Il fascino delle cose vive

La vigna, di non più di 4000 mq., dove nasce Steccofino risale agli anni ’60 e conserva caratteristiche ormai rare, grazie all’unicità dei suoi vecchi vitigni, che hanno proprietà organolettiche e qualitative totalmente diverse dai nuovi impianti. Non stupisce, dunque, trovare a fianco dei tradizionali toscani (Sangiovese, Canaiolo e Trebbiano Bianco) il francese Merlot, secondo un’antica consuetudine prevista anche dal Disciplinare Lucchese, che prevede la contemporanea presenza di vitigni autoctoni e vitigni europei, portati a Lucca

Segue i criteri di impianto classico e un sistema di coltivazione anch’esso tradizionale, a guyot, i filari sono rivolti ad Est per assecondare la naturale pendenza del terreno e la distanza media sulla fila è di 80 cm. E ca. 2,20 mt. Tra un filare e l’altro.

Il tuo obiettivo: Trascrivi senza alcuna modifica la parte del testo sulla vigna di Steccofino che comincia con "La vigna, di" e prosegue fino a "filare e l’altro.".

Dati da esaminare:
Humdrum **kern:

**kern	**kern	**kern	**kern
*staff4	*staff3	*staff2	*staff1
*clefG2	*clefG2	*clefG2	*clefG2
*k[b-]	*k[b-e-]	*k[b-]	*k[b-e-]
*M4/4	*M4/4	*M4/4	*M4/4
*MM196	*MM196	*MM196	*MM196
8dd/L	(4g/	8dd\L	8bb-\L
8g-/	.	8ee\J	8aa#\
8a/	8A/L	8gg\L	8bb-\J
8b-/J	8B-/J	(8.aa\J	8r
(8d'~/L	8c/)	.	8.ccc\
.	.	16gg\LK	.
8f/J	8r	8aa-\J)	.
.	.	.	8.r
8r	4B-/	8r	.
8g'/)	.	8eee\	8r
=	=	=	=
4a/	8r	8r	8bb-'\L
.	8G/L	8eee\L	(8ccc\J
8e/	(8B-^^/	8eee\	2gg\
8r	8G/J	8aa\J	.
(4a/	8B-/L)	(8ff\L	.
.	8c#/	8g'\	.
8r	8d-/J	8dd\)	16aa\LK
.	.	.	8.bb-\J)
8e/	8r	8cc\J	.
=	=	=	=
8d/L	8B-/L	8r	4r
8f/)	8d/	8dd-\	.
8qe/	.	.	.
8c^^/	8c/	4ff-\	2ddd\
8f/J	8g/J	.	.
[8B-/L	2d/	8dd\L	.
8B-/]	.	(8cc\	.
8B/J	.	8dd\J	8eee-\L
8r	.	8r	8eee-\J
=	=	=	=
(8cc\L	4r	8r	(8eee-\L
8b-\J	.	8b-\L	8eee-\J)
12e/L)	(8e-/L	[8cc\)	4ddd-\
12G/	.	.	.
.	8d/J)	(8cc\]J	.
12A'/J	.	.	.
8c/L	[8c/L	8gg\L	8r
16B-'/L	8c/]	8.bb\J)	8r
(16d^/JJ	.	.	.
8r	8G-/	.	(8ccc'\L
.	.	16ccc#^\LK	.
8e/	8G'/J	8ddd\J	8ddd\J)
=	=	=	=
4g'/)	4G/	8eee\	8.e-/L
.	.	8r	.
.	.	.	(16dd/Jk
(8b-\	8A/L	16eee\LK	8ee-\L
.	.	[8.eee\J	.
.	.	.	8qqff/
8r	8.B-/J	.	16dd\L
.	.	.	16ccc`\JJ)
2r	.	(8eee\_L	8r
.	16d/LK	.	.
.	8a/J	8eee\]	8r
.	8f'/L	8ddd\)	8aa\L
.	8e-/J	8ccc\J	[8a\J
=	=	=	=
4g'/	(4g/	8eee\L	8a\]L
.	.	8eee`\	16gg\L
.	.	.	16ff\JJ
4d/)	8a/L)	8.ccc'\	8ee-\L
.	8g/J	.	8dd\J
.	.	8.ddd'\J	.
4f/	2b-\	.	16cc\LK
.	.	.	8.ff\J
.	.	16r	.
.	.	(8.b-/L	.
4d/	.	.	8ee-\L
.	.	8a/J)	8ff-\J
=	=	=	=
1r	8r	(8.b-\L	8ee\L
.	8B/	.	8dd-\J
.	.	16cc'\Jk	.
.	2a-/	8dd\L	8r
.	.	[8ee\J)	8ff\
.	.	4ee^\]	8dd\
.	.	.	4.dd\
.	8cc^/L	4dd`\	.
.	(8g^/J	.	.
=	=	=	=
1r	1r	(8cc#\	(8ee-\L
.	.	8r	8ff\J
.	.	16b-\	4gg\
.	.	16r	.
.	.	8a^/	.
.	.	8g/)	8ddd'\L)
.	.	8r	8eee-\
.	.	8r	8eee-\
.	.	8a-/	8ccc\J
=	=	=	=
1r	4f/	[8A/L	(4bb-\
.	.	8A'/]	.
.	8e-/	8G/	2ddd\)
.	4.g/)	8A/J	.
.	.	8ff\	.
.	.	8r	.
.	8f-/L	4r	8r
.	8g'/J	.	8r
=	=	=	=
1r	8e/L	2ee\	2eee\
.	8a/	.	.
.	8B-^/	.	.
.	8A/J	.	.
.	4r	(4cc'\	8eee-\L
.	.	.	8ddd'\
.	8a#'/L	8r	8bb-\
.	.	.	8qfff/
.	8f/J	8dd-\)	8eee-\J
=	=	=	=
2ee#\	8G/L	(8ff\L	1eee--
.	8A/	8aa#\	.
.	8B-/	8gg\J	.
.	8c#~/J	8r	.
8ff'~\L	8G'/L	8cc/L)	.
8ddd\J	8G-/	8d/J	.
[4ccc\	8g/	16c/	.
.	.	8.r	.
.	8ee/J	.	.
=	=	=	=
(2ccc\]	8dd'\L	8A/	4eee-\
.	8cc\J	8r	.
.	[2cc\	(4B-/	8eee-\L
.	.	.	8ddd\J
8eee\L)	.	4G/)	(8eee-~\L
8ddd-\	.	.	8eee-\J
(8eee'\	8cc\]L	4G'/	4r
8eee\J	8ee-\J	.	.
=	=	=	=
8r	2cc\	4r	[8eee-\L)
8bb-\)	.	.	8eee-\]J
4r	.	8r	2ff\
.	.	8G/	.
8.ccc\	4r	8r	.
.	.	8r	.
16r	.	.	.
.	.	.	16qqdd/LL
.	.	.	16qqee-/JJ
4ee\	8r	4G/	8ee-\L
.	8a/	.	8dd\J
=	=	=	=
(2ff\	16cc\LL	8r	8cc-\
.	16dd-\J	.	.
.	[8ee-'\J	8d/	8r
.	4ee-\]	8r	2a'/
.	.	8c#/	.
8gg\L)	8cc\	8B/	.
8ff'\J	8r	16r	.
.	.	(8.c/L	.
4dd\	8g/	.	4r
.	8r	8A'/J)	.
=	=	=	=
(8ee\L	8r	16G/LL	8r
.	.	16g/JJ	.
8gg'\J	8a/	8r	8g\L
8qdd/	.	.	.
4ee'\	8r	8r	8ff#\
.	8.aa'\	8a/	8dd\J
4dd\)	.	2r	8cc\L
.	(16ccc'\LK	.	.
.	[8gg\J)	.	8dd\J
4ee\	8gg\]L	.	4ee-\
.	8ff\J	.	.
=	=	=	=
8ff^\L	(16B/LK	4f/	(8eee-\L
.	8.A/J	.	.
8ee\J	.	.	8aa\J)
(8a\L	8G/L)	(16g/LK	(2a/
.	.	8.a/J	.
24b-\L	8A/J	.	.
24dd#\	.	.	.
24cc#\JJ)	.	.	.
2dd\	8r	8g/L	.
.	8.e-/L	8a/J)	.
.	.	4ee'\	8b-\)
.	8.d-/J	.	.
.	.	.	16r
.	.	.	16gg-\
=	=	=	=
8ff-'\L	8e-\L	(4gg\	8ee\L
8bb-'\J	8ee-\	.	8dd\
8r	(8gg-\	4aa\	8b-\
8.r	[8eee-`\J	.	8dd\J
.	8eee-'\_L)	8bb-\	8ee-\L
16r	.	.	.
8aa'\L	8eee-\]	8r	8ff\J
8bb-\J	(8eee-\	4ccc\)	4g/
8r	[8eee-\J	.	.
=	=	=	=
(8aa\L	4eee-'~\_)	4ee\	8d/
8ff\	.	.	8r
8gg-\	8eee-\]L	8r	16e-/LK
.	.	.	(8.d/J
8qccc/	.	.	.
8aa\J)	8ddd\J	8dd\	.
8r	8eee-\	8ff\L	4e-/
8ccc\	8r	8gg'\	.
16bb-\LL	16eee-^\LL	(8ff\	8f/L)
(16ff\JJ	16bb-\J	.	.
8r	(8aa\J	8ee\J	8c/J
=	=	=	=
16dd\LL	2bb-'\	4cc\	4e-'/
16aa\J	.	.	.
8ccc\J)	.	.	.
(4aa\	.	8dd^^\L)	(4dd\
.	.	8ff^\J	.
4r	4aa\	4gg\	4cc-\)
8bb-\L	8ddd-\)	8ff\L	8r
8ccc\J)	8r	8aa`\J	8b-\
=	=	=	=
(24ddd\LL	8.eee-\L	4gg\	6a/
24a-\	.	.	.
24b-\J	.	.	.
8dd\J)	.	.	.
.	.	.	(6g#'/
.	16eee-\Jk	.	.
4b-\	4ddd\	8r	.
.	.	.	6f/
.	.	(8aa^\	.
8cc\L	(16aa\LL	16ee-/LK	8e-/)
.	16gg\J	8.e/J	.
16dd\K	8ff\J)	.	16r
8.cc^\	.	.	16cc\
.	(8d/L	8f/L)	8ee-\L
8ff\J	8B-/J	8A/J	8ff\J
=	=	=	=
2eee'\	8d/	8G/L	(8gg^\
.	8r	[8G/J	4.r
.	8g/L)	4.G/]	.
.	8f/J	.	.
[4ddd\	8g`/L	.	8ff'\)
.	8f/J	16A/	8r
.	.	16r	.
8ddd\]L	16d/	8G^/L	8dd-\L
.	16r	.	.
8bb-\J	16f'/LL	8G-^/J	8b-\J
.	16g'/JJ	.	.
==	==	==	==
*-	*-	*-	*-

Soluzione:
La vigna, di non più di 4000 mq., dove nasce Steccofino risale agli anni ’60 e conserva caratteristiche ormai rare, grazie all’unicità dei suoi vecchi vitigni, che hanno proprietà organolettiche e qualitative totalmente diverse dai nuovi impianti. Non stupisce, dunque, trovare a fianco dei tradizionali toscani (Sangiovese, Canaiolo e Trebbiano Bianco) il francese Merlot, secondo un’antica consuetudine prevista anche dal Disciplinare Lucchese, che prevede la contemporanea presenza di vitigni autoctoni e vitigni europei, portati a Lucca

Segue i criteri di impianto classico e un sistema di coltivazione anch’esso tradizionale, a guyot, i filari sono rivolti ad Est per assecondare la naturale pendenza del terreno e la distanza media sulla fila è di 80 cm. E ca. 2,20 mt. Tra un filare e l’altro.